La pollution lumineuse ennemie des astronomes mais aussi des bêtes... nocturnes en tous cas.

La pollution lumineuse ne cesse d'augmenter. Elle a encore progressé de 2, 2 % entre 2012 et 2016 à l'échelle mondiale. Par ailleurs, 99% de la population américaine et européenne vit dans un endroit où le ciel étoilé n'est plus visible. On a perdu le charme de la nuit...

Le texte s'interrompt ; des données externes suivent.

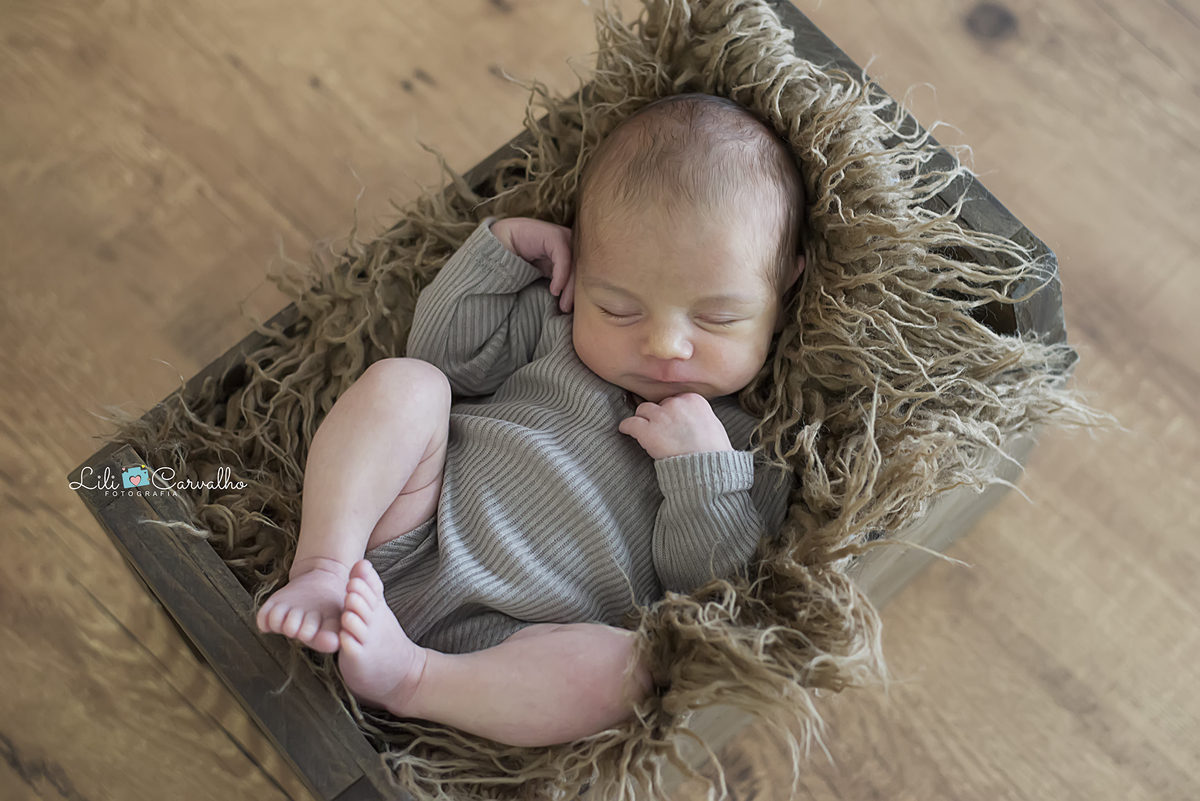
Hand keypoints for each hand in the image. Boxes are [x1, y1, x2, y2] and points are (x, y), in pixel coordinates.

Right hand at [489, 217, 574, 312]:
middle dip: (574, 293)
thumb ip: (555, 282)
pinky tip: (555, 290)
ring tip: (563, 305)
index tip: (568, 311)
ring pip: (574, 266)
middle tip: (566, 310)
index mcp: (568, 254)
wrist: (498, 246)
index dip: (575, 293)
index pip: (579, 275)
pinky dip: (561, 276)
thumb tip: (568, 307)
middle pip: (579, 271)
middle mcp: (568, 245)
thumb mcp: (542, 275)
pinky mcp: (554, 236)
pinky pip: (563, 258)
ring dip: (569, 288)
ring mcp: (563, 239)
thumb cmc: (519, 262)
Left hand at [618, 393, 733, 459]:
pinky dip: (627, 427)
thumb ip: (699, 416)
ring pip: (643, 410)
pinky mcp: (648, 431)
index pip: (675, 399)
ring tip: (644, 430)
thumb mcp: (713, 425)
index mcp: (694, 400)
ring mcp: (661, 416)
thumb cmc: (714, 452)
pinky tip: (625, 430)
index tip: (670, 421)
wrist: (707, 467)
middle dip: (659, 416)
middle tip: (660, 429)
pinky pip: (630, 423)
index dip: (671, 412)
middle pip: (659, 404)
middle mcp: (676, 404)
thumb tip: (692, 419)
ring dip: (643, 419)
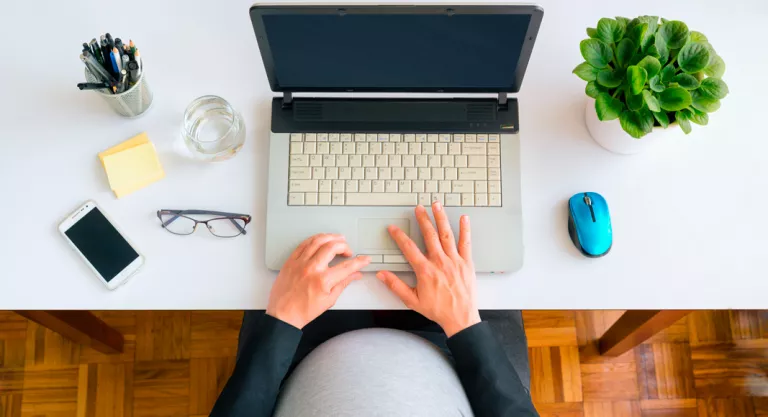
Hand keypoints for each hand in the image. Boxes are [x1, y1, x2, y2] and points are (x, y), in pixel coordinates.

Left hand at [267, 234, 370, 328]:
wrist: (283, 315)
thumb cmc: (303, 311)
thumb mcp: (329, 300)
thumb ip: (343, 283)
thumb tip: (354, 275)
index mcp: (323, 280)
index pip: (347, 266)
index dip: (359, 261)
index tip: (364, 259)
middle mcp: (311, 268)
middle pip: (332, 247)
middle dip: (344, 246)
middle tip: (348, 251)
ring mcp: (300, 263)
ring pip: (317, 241)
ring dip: (330, 237)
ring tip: (337, 239)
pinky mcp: (290, 261)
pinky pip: (303, 244)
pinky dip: (314, 239)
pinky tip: (320, 241)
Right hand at [376, 202, 479, 336]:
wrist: (460, 318)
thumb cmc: (438, 310)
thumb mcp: (412, 300)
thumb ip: (395, 286)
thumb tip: (382, 275)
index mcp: (425, 271)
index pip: (409, 248)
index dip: (399, 236)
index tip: (394, 228)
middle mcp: (440, 262)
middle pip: (429, 235)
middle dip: (423, 219)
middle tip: (418, 208)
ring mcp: (454, 261)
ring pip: (446, 235)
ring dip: (441, 218)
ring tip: (437, 205)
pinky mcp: (466, 263)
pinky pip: (466, 243)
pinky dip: (465, 230)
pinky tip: (464, 218)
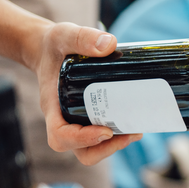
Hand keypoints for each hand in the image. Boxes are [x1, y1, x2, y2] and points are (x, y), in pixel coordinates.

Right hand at [32, 23, 141, 165]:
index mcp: (53, 107)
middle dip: (106, 149)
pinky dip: (118, 135)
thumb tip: (110, 45)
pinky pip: (102, 137)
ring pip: (93, 149)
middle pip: (81, 152)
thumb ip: (82, 38)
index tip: (105, 130)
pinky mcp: (89, 119)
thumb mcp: (64, 35)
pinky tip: (135, 121)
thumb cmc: (54, 46)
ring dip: (115, 145)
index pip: (60, 136)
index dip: (82, 140)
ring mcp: (77, 122)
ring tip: (137, 129)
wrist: (51, 50)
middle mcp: (64, 120)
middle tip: (131, 133)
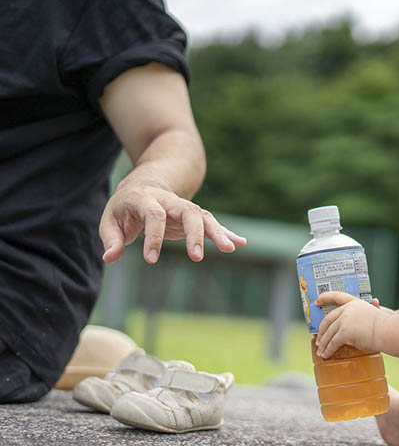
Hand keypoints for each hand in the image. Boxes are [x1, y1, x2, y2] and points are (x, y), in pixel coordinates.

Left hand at [99, 183, 246, 263]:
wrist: (145, 185)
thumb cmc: (125, 208)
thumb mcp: (110, 220)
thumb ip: (111, 238)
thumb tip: (110, 258)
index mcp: (146, 198)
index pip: (154, 215)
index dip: (154, 237)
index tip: (150, 260)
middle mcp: (170, 201)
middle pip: (188, 212)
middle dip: (194, 234)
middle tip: (197, 257)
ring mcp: (185, 208)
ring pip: (204, 217)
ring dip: (218, 232)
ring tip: (231, 248)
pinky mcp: (194, 217)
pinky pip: (212, 224)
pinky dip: (227, 233)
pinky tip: (242, 243)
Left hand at [315, 291, 389, 357]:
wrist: (388, 330)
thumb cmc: (387, 322)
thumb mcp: (378, 309)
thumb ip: (373, 306)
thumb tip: (376, 301)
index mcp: (354, 302)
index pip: (336, 296)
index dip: (325, 298)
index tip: (316, 301)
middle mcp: (347, 310)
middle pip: (328, 320)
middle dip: (321, 331)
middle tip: (318, 340)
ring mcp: (345, 321)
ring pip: (328, 333)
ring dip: (323, 343)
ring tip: (321, 351)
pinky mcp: (345, 333)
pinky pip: (333, 343)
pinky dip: (328, 350)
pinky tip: (326, 355)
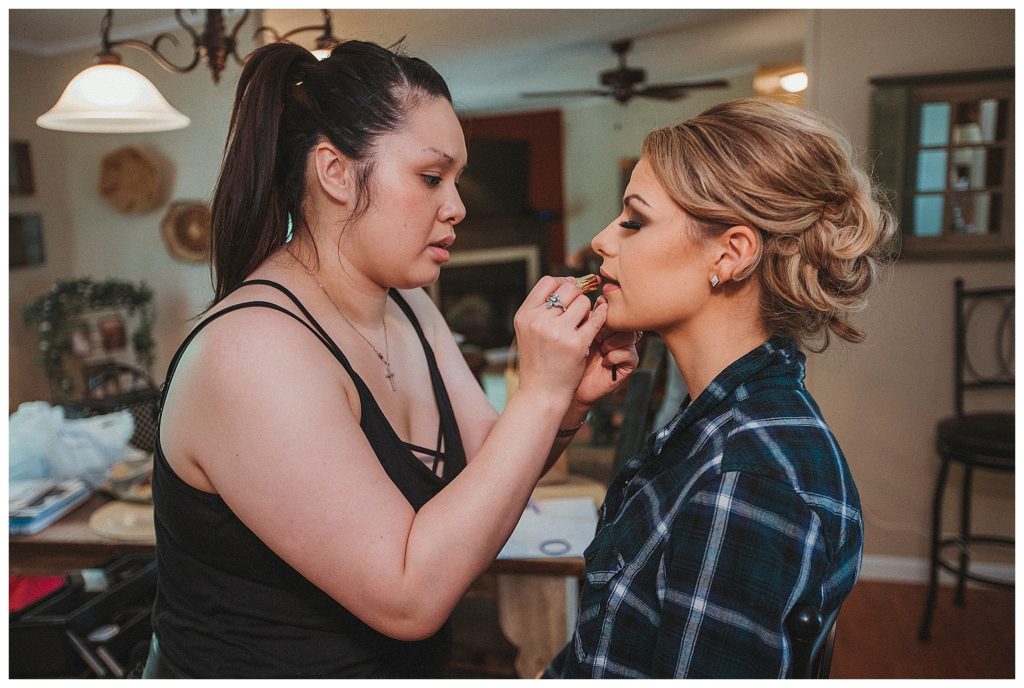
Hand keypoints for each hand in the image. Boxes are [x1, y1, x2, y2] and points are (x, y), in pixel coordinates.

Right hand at [513, 276, 607, 404]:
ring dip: (587, 310)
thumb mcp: (528, 331)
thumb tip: (569, 282)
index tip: (569, 292)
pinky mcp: (577, 344)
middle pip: (568, 289)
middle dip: (577, 296)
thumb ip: (542, 308)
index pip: (547, 282)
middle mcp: (539, 321)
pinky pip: (596, 318)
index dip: (562, 283)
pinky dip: (601, 315)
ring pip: (583, 302)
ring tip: (582, 324)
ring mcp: (558, 332)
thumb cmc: (538, 361)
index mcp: (525, 315)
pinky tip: (601, 316)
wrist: (541, 393)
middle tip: (578, 310)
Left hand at [572, 296, 639, 406]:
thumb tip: (586, 296)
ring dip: (612, 339)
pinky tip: (603, 361)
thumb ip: (578, 317)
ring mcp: (623, 348)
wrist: (564, 388)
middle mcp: (615, 333)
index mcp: (601, 323)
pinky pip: (628, 353)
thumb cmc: (563, 359)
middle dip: (606, 324)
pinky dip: (614, 355)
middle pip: (622, 318)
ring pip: (629, 333)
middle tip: (595, 334)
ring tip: (599, 347)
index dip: (601, 307)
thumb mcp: (568, 334)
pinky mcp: (627, 365)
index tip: (587, 314)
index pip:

Les villes ne sont pas les seules concernées. La campagne, la montagne sont, elles aussi, victimes d'un mitage lumineux!  Mitage, le mot est bien choisi puisque les insectes sont parmi les premières victimes de ce trop-plein de lumière. C'est le deuxième facteur de mortalité dans ce groupe . Or si la population d'insectes tombent, celle des oiseaux aussi puisque c'est leur casse-croûte principal.

Cette course à la lumière se double d'une substitution des ampoules sodium haute pression par les LED, censés consommer moins et coûter moins cher. Du coup, on en met partout...Or des premiers effets nocifs ont été mis en évidence par les chercheurs.  

Pour les animaux nocturnes, les effets délétères sont déjà là. 

Songez au hérisson, chauve-souris, chouettes, blaireaux, insectes, crapauds, lucioles, tortues de mer, oiseaux migrateurs.... pour eux,  les maux sont sans fin. Ils perdent le sens de l'orientation puisque la carte céleste est invisible; leur horloge biologique se désynchronise; les proies se font attraper plus facilement  et cela conduit à un déséquilibre des populations entre prédateurs et proie et puis, leur habitat se fragmente...

Face à ce noir constat,  y a t-il une solution pour épargner nos amis les bêtes ?

Oui! Les corridors noirs. Comme les corridors verts ou bleus , ce sont des corridors biologiques que la faune utilise pour ses déplacements lorsqu'elle doit manger, chasser ou se reproduire . L'homme avec l'aménagement du territoire passe son temps à interrrompre ces cheminements. Pour enjamber les autoroutes, on a mis en place des corridors verts, vous savez ces ponts réservés aux biches et autres garennes...

Pour préserver les déplacements des nocturnes et leur éviter  de passer sous le lampadaire, on peut créer des corridors noirs. Cela consiste le plus simplement du monde à éteindre la lumière pour rallumer la nuit. En région Rhône-Alpes, et dans le canton de Genève, des élus ont déjà commencé à agir notamment avec le soutien de la Frapna, la fédération Rhône alpes de protection de la nature. 

Pour ne pas condamner les routes, ponts et autres voies, certains pays testent par ailleurs des routes dont l'enrobé de surface est légèrement fluorescent . 

Il y a urgence. Si l'on en croit une étude récente,  réalisée par  une biologiste de l'université de Floride du Sud. La pollution lumineuse contribue à la propagation de maladie. Elle a montré que les moineaux infectés par le virus de la fièvre du Nil sont contagieux 2 jours. Quand ils sont exposés à un éclairage citadin, le temps de contagion double. En superposant les cartes, cette étudiante a découvert que les régions où il  a le plus de cas de fièvre du Nil sont celles où la pollution est la plus importante.